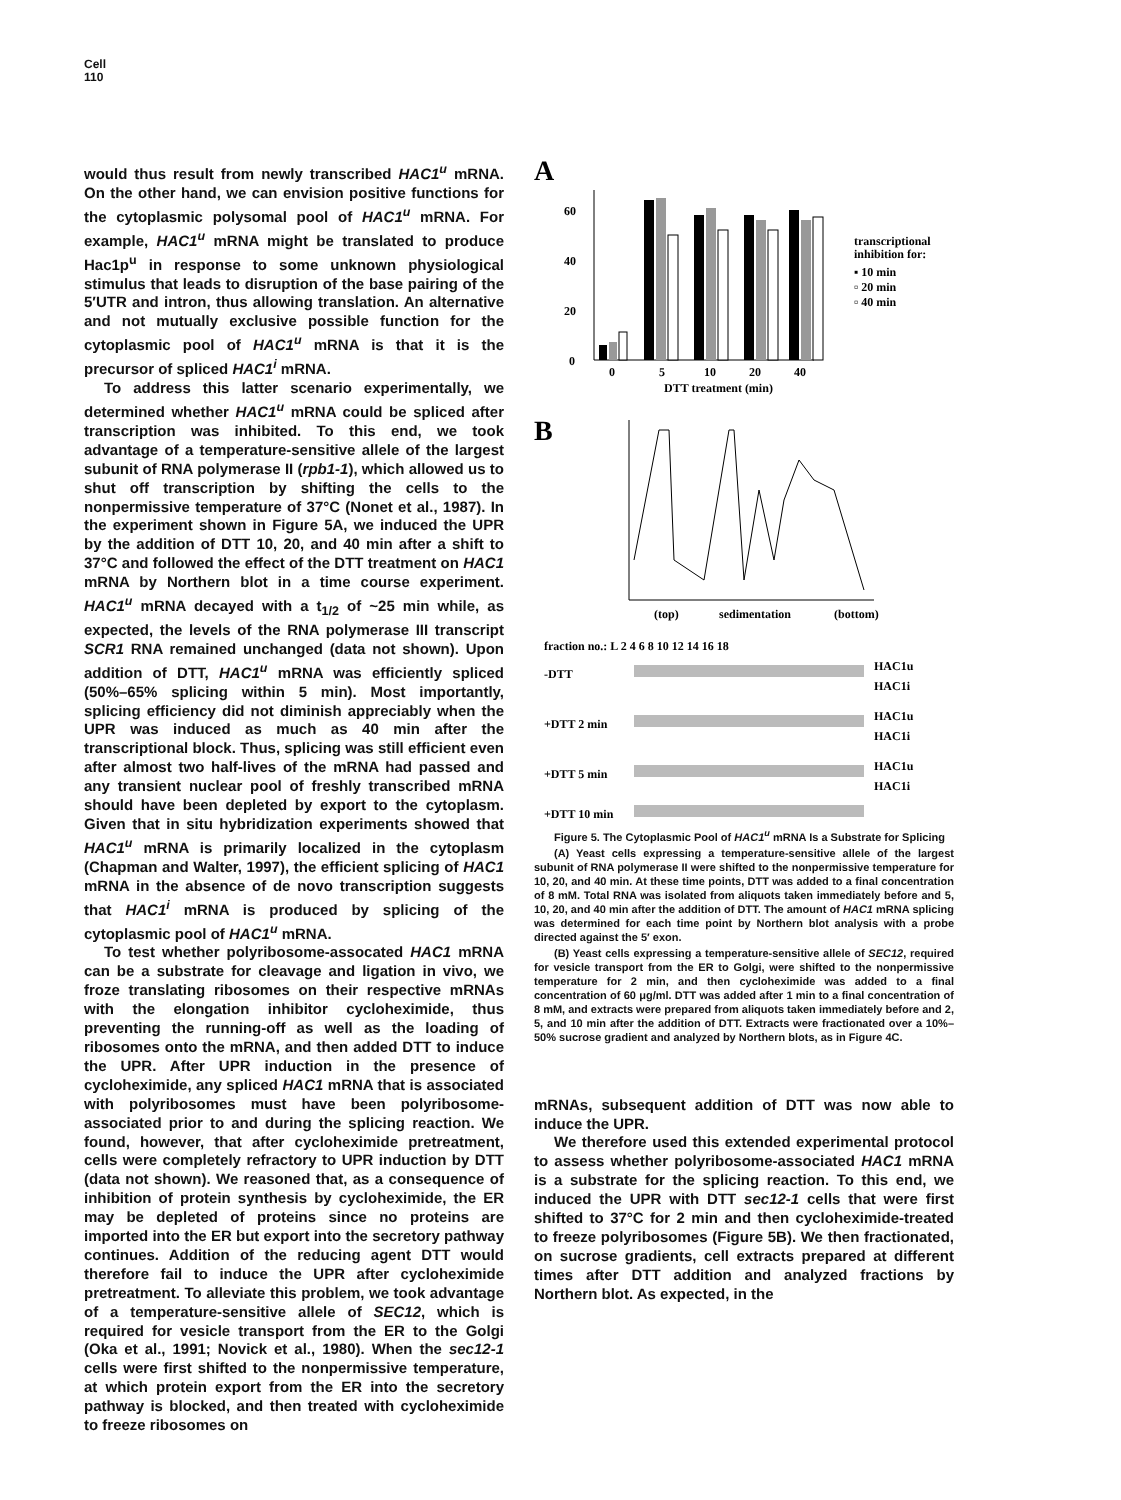Cell
110
would thus result from newly transcribed HAC1<sup>u</sup> mRNA. On the other hand, we can envision positive functions for the cytoplasmic polysomal pool of HAC1<sup>u</sup> mRNA. For example, HAC1<sup>u</sup> mRNA might be translated to produce Hac1p<sup>u</sup> in response to some unknown physiological stimulus that leads to disruption of the base pairing of the 5′UTR and intron, thus allowing translation. An alternative and not mutually exclusive possible function for the cytoplasmic pool of HAC1<sup>u</sup> mRNA is that it is the precursor of spliced HAC1<sup>i</sup> mRNA.
To address this latter scenario experimentally, we determined whether HAC1<sup>u</sup> mRNA could be spliced after transcription was inhibited. To this end, we took advantage of a temperature-sensitive allele of the largest subunit of RNA polymerase II (rpb1-1), which allowed us to shut off transcription by shifting the cells to the nonpermissive temperature of 37°C (Nonet et al., 1987). In the experiment shown in Figure 5A, we induced the UPR by the addition of DTT 10, 20, and 40 min after a shift to 37°C and followed the effect of the DTT treatment on HAC1 mRNA by Northern blot in a time course experiment. HAC1<sup>u</sup> mRNA decayed with a t<sub>1/2</sub> of ~25 min while, as expected, the levels of the RNA polymerase III transcript SCR1 RNA remained unchanged (data not shown). Upon addition of DTT, HAC1<sup>u</sup> mRNA was efficiently spliced (50%–65% splicing within 5 min). Most importantly, splicing efficiency did not diminish appreciably when the UPR was induced as much as 40 min after the transcriptional block. Thus, splicing was still efficient even after almost two half-lives of the mRNA had passed and any transient nuclear pool of freshly transcribed mRNA should have been depleted by export to the cytoplasm. Given that in situ hybridization experiments showed that HAC1<sup>u</sup> mRNA is primarily localized in the cytoplasm (Chapman and Walter, 1997), the efficient splicing of HAC1 mRNA in the absence of de novo transcription suggests that HAC1<sup>i</sup> mRNA is produced by splicing of the cytoplasmic pool of HAC1<sup>u</sup> mRNA.
To test whether polyribosome-assocated HAC1 mRNA can be a substrate for cleavage and ligation in vivo, we froze translating ribosomes on their respective mRNAs with the elongation inhibitor cycloheximide, thus preventing the running-off as well as the loading of ribosomes onto the mRNA, and then added DTT to induce the UPR. After UPR induction in the presence of cycloheximide, any spliced HAC1 mRNA that is associated with polyribosomes must have been polyribosome-associated prior to and during the splicing reaction. We found, however, that after cycloheximide pretreatment, cells were completely refractory to UPR induction by DTT (data not shown). We reasoned that, as a consequence of inhibition of protein synthesis by cycloheximide, the ER may be depleted of proteins since no proteins are imported into the ER but export into the secretory pathway continues. Addition of the reducing agent DTT would therefore fail to induce the UPR after cycloheximide pretreatment. To alleviate this problem, we took advantage of a temperature-sensitive allele of SEC12, which is required for vesicle transport from the ER to the Golgi (Oka et al., 1991; Novick et al., 1980). When the sec12-1 cells were first shifted to the nonpermissive temperature, at which protein export from the ER into the secretory pathway is blocked, and then treated with cycloheximide to freeze ribosomes on
A
60
40
20
0
0
5
10
20
40
DTT treatment (min)
transcriptional
inhibition for:
▪ 10 min
▫ 20 min
▫ 40 min
B
(top)
sedimentation
(bottom)
fraction no.: L 2 4 6 8 10 12 14 16 18
-DTT
HAC1u
HAC1i
+DTT 2 min
HAC1u
HAC1i
+DTT 5 min
HAC1u
HAC1i
+DTT 10 min
Figure 5. The Cytoplasmic Pool of HAC1<sup>u</sup> mRNA Is a Substrate for Splicing
(A) Yeast cells expressing a temperature-sensitive allele of the largest subunit of RNA polymerase II were shifted to the nonpermissive temperature for 10, 20, and 40 min. At these time points, DTT was added to a final concentration of 8 mM. Total RNA was isolated from aliquots taken immediately before and 5, 10, 20, and 40 min after the addition of DTT. The amount of HAC1 mRNA splicing was determined for each time point by Northern blot analysis with a probe directed against the 5′ exon.
(B) Yeast cells expressing a temperature-sensitive allele of SEC12, required for vesicle transport from the ER to Golgi, were shifted to the nonpermissive temperature for 2 min, and then cycloheximide was added to a final concentration of 60 μg/ml. DTT was added after 1 min to a final concentration of 8 mM, and extracts were prepared from aliquots taken immediately before and 2, 5, and 10 min after the addition of DTT. Extracts were fractionated over a 10%–50% sucrose gradient and analyzed by Northern blots, as in Figure 4C.
mRNAs, subsequent addition of DTT was now able to induce the UPR.
We therefore used this extended experimental protocol to assess whether polyribosome-associated HAC1 mRNA is a substrate for the splicing reaction. To this end, we induced the UPR with DTT sec12-1 cells that were first shifted to 37°C for 2 min and then cycloheximide-treated to freeze polyribosomes (Figure 5B). We then fractionated, on sucrose gradients, cell extracts prepared at different times after DTT addition and analyzed fractions by Northern blot. As expected, in the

▸ Required work:
Return, unchanged, the lines from the first line of the material through the line that holds "would thus result", inclusive, omitting pictures.

▸ Response to the task:
Cell
110
would thus result from newly transcribed HAC1<sup>u</sup> mRNA. On the other hand, we can envision positive functions for the cytoplasmic polysomal pool of HAC1<sup>u</sup> mRNA. For example, HAC1<sup>u</sup> mRNA might be translated to produce Hac1p<sup>u</sup> in response to some unknown physiological stimulus that leads to disruption of the base pairing of the 5′UTR and intron, thus allowing translation. An alternative and not mutually exclusive possible function for the cytoplasmic pool of HAC1<sup>u</sup> mRNA is that it is the precursor of spliced HAC1<sup>i</sup> mRNA.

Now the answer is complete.